Description of the task: Show every line of the listing that contains the word "commande".

Text extracted from the pages:
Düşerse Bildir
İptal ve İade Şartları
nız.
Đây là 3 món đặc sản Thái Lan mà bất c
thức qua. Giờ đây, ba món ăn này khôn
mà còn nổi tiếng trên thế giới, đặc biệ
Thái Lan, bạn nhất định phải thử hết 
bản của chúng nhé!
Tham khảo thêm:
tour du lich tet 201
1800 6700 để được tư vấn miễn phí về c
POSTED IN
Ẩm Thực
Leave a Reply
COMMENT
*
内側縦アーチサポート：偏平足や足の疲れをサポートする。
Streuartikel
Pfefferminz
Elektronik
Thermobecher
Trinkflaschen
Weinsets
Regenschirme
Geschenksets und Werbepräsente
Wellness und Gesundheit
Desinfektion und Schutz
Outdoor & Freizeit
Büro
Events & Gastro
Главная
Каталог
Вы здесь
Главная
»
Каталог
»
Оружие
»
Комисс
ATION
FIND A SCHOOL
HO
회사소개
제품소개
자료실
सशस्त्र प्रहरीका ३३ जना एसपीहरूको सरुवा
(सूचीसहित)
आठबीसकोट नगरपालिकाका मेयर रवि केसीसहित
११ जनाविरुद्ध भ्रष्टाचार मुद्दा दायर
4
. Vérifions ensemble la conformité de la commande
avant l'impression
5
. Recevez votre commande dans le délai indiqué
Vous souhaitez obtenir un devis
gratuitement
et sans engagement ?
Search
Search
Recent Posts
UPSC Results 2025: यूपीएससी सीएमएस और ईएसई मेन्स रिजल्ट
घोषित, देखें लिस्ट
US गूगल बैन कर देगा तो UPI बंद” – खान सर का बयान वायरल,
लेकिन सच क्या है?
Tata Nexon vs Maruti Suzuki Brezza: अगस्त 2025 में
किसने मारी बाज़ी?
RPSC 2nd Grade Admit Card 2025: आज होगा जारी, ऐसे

Solved problem:
. Vérifions ensemble la conformité de la commande
. Recevez votre commande dans le délai indiqué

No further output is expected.